JSMedia – In 2020, Americans took out more mortgages than they did in 2019. In that year, non-banks issued 68.1% of all mortgages, an increase from 58.9% in 2019. This market share is the highest in recent history, and marks the largest yearly gain since 2014. According to the report, non-bank mortgage lenders were responsible for a large part of the rise in the number of loans made to minority borrowers.
As the economy continues to recover, non-bank lenders continue to dominate the home lending market. In 2019, they made 56.4% of all home purchase loans, up from 56.1% in 2018. In addition, non-banks continued to lead in refinancing, a crucial sector for lenders. While traditional banks continue to shrink their mortgage lending, non-banks continue to fill the gap.
Despite the tighter lending environment, non-bank mortgage lenders continued to pick up market share. As a result, the non-bank mortgage market is larger and stronger than it was a decade ago. Most securitization activity is done through government-supported entities and mortgage credit quality is much higher than before the financial crisis. The non-bank sector has become as large as it was in 2007, despite the tighter credit environment.
Non-Bank Mortgage Lenders Continued To Pick Up Market Share
In 2012, six of the 10 largest mortgage lenders were non-banks compared to two in 2011. As a result, the non-banks’ market share continues to grow at a rapid pace. The first two years of the recession saw the biggest growth in non-bank mortgage lending, and in 2019 it is projected to reach 70 percent by 2020. The growth of these companies is largely driven by the outperforming non-banks, which focus on innovation, differentiation, and a strong digital focus.
The market for non-banks was overwhelmingly dominated by a few non-banks. The top 10 non-banks accounted for 62 percent of originations, while the two-year-old non-banks accounted for a mere two percent. Their growth is mainly attributed to their aggressive digital focus and differentiated value proposition. The market is also changing in terms of lending standards.
However, the largest non-banks have not diversified their portfolio. HMDA data for the first time in two years only reported on 5,479 originations, purchased loans, and refinancing in 2019. The bottom 25 lenders accounted for 44 percent of all originations and 77 percent of all purchases. In this year’s survey, many non-banks specialized in serving minority borrowers.
While many were concerned about the liquidity of non-bank mortgage servicers in March 2020, the vast majority of these lenders did not face a liquidity crisis. This was largely attributed to lower than expected forbearance rates, the role of government-sponsored enterprises, and other factors. The data do not reveal whether non-banks have a high risk of defaulting, but the borrowers are still at risk.
The number of non-bank lenders continued to grow, but the rate of decline in the past two years is more than double what it was in the first half of last year. While the trend is encouraging, the recent slowdown has been accompanied by a decrease in the number of borrowers in the housing market. But non-banks continue to lend to low-income borrowers, despite the sluggish economy.

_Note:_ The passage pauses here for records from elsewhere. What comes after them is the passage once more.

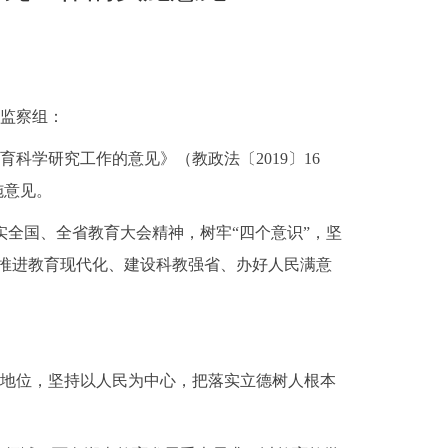
检监察组：
科学研究工作的意见》（教政法〔2019〕16
施意见。
实全国、全省教育大会精神，树牢“四个意识”，坚
为推进教育现代化、建设科教强省、办好人民满意
指导地位，坚持以人民为中心，把落实立德树人根本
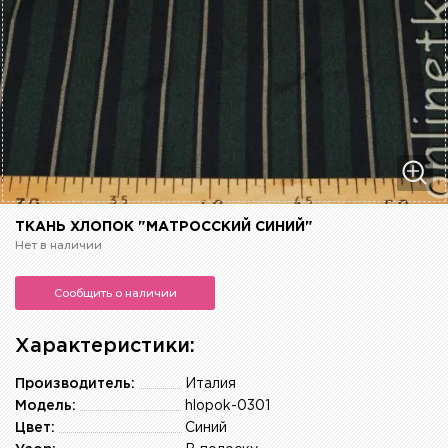
ТКАНЬ ХЛОПОК "МАТРОССКИЙ СИНИЙ"
Нет в наличии
Сообщить о наличии
Характеристики:
Производитель:
Италия
Модель:
hlopok-0301
Цвет:
Синий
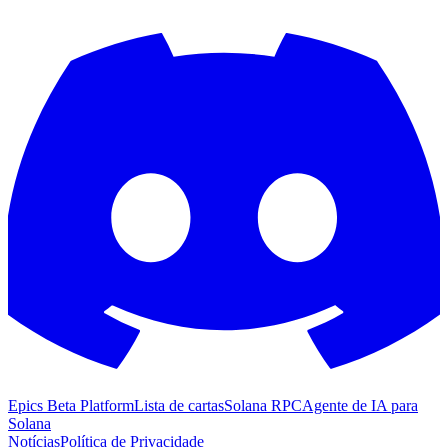
Epics Beta Platform
Lista de cartas
Solana RPC
Agente de IA para
Solana
Notícias
Política de Privacidade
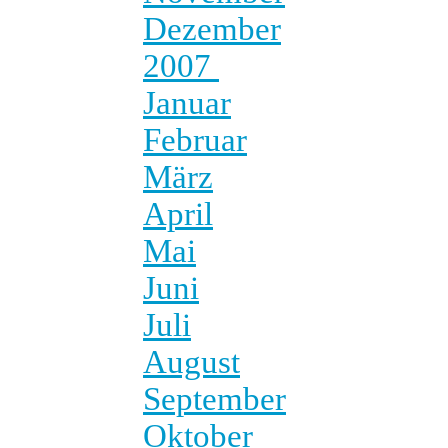
Dezember
2007
Januar
Februar
März
April
Mai
Juni
Juli
August
September
Oktober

The number of non-bank mortgage lenders continues to grow. Despite a slowdown in the property market, the number of non-banks continues to rise, owing to their higher risk tolerance. Interestingly, the ratio of investor loans continues to fall, although it is lower than in the last two years. The report notes that the number of non-banks is still a significant part of the mortgage lending market.
In the United Kingdom, non-bank mortgage servicers serviced almost a quarter of the nation’s $9.9 trillion home mortgages between 1977 and 2015. While the share of non-bank entities grew from 3% in 1997 to 36% in June 2015, the numbers continued to grow. In the last three years, the number of non-banks has tripled and the amount of RMBS issued by these organizations reached near pre-crisis levels in 2018.